EXTRACT:
□ □ □

2021 Letitia Woods Brown Prize, Association for Black Women Historians

2022 Pauli Murray Book Prize, African American Intellectual History Society

2021 Mary Kelley Prize, Society for Historians of the Early American Republic

Honorable Mention, 2022 Darlene Clark Hine Award, Organization of American Historians

Finalist, 2022 Association for the Study of African American Life and History Book Prize

Shortlisted, 2021 Museum of African American History Stone Book Award

Finalist, 2023 Shapiro Book Prize, Shapiro Center for American History and Culture at The Huntington

2023 Francis B. Simkins Award, Southern Historical Association

The capital city of a nation founded on the premise of liberty, nineteenth-century Washington, D.C., was both an entrepôt of urban slavery and the target of abolitionist ferment. The growing slave trade and the enactment of Black codes placed the city’s Black women within the rigid confines of a social hierarchy ordered by race and gender. At the Threshold of Liberty reveals how these women--enslaved, fugitive, and free--imagined new identities and lives beyond the oppressive restrictions intended to prevent them from ever experiencing liberty, self-respect, and power.

Consulting newspapers, government documents, letters, abolitionist records, legislation, and memoirs, Tamika Y. Nunley traces how Black women navigated social and legal proscriptions to develop their own ideas about liberty as they escaped from slavery, initiated freedom suits, created entrepreneurial economies, pursued education, and participated in political work. In telling these stories, Nunley places Black women at the vanguard of the history of Washington, D.C., and the momentous transformations of nineteenth-century America.

□ □ □

STORED DATA:
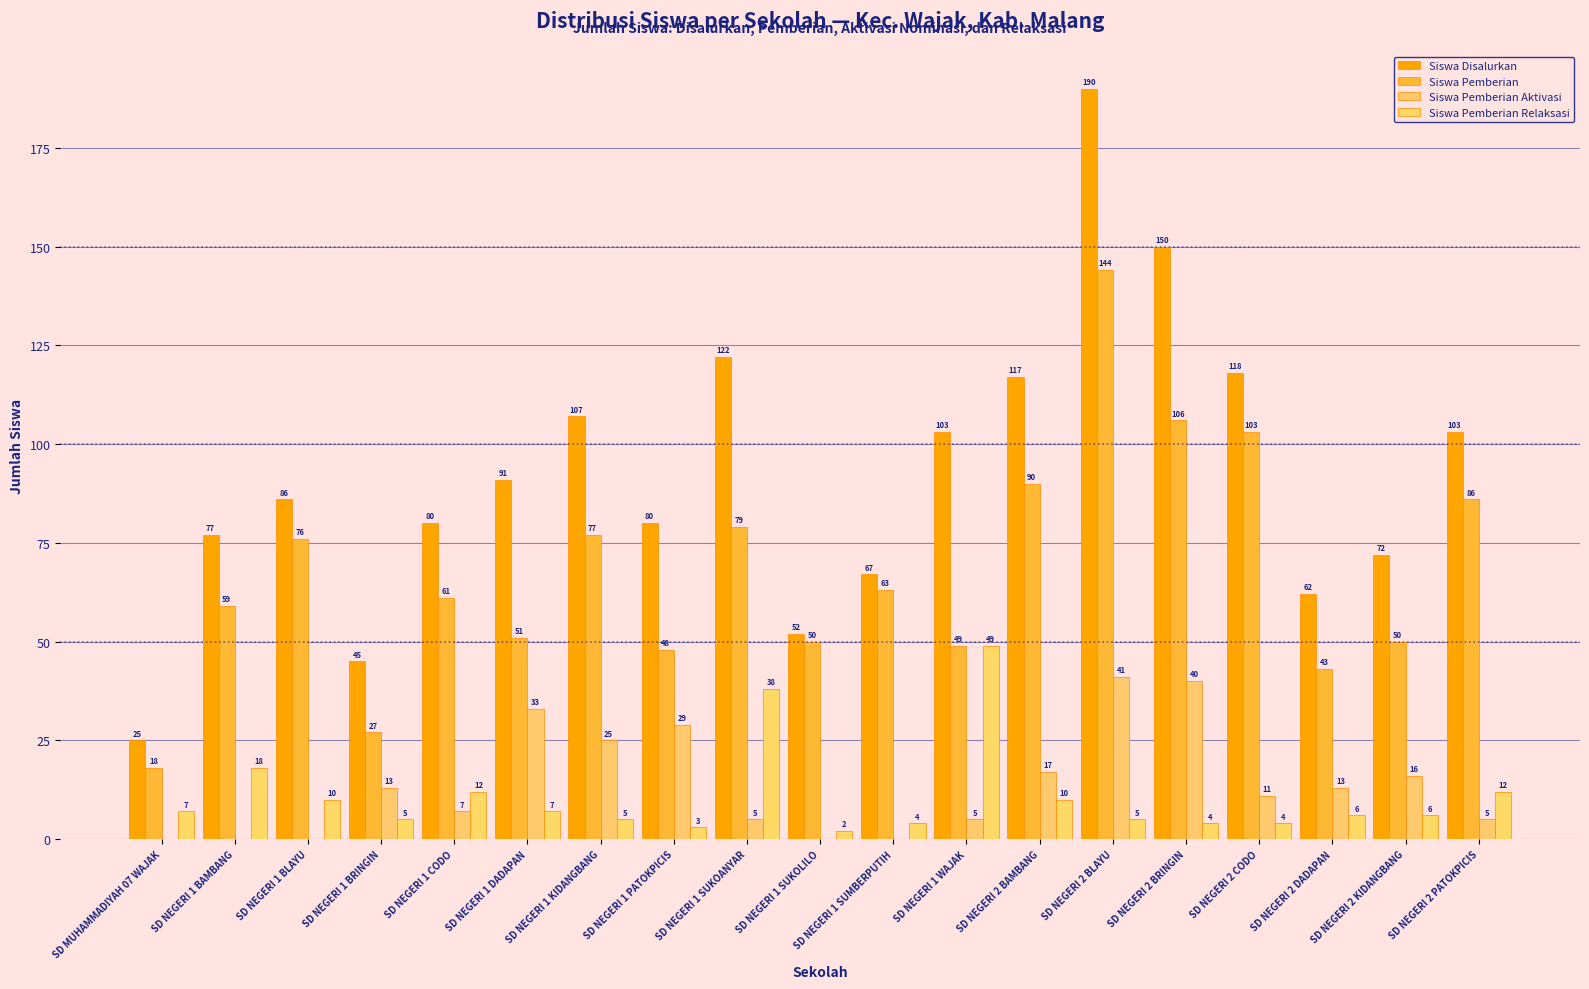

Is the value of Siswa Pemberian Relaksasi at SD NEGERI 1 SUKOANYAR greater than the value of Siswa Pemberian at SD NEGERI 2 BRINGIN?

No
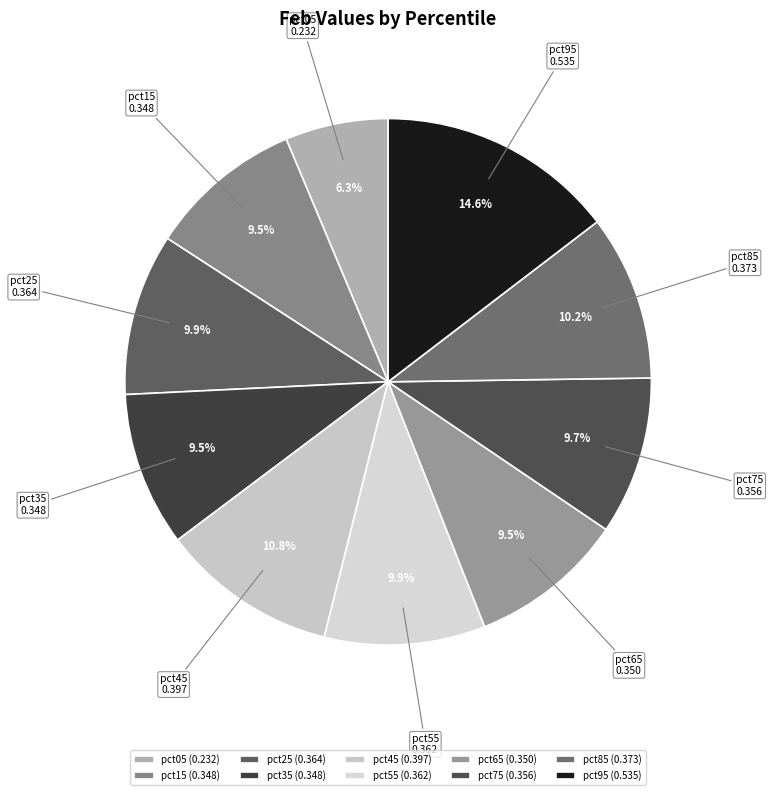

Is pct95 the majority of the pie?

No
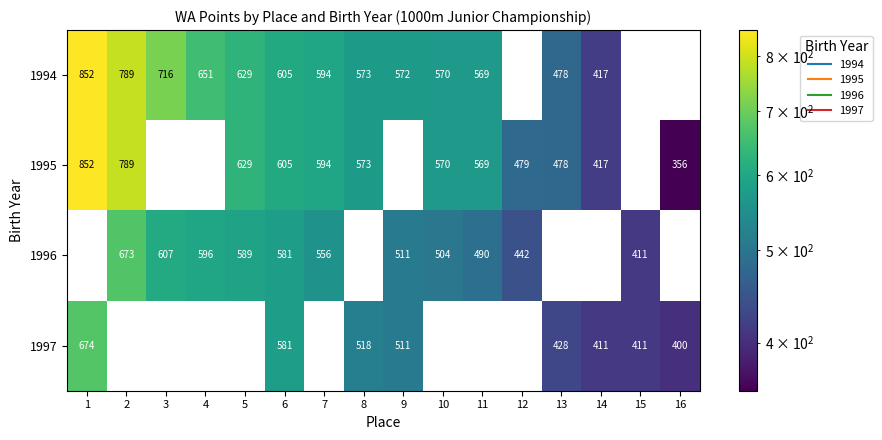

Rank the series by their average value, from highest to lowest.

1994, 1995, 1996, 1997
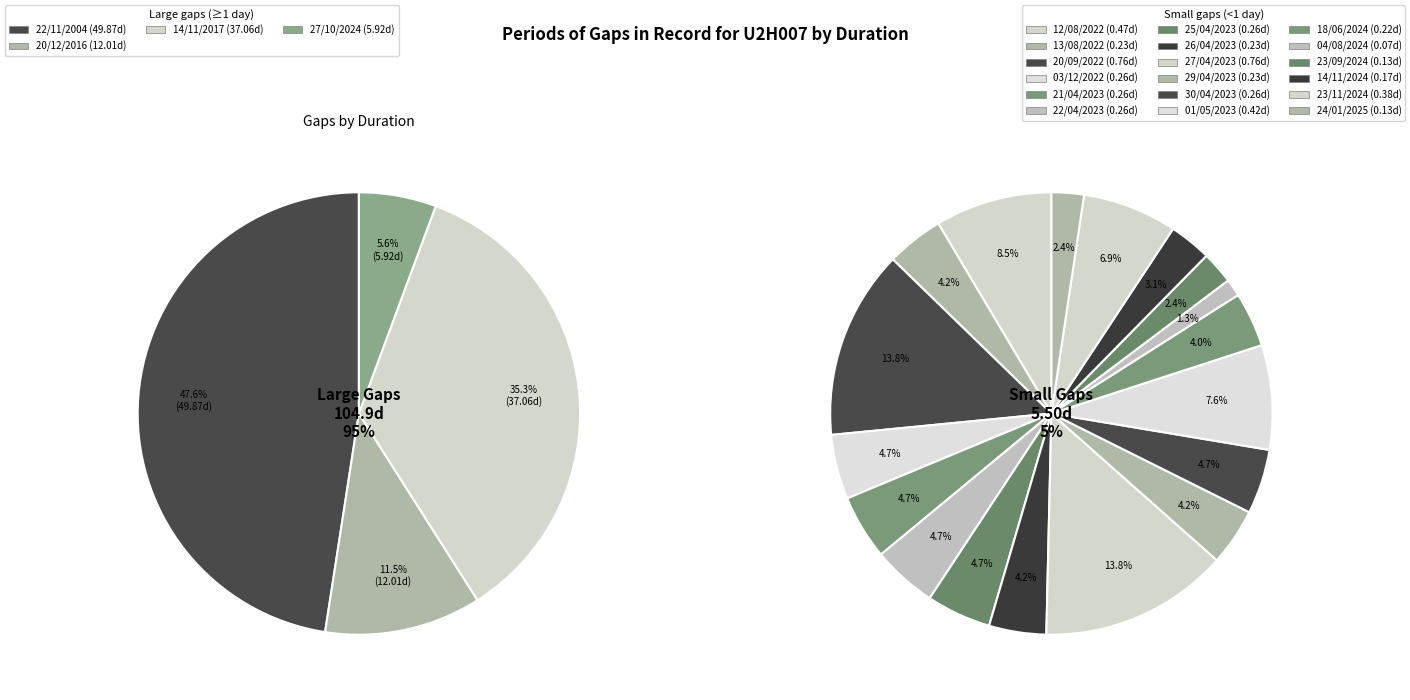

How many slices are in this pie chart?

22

□ □ □

AIM OF THE EXERCISE:
In the book description above, what placed nineteenth-century Washington's Black women within a rigid social hierarchy?

ANSWER BELOW:
The growing slave trade and the enactment of Black codes placed them there. That hierarchy was ordered by race and gender.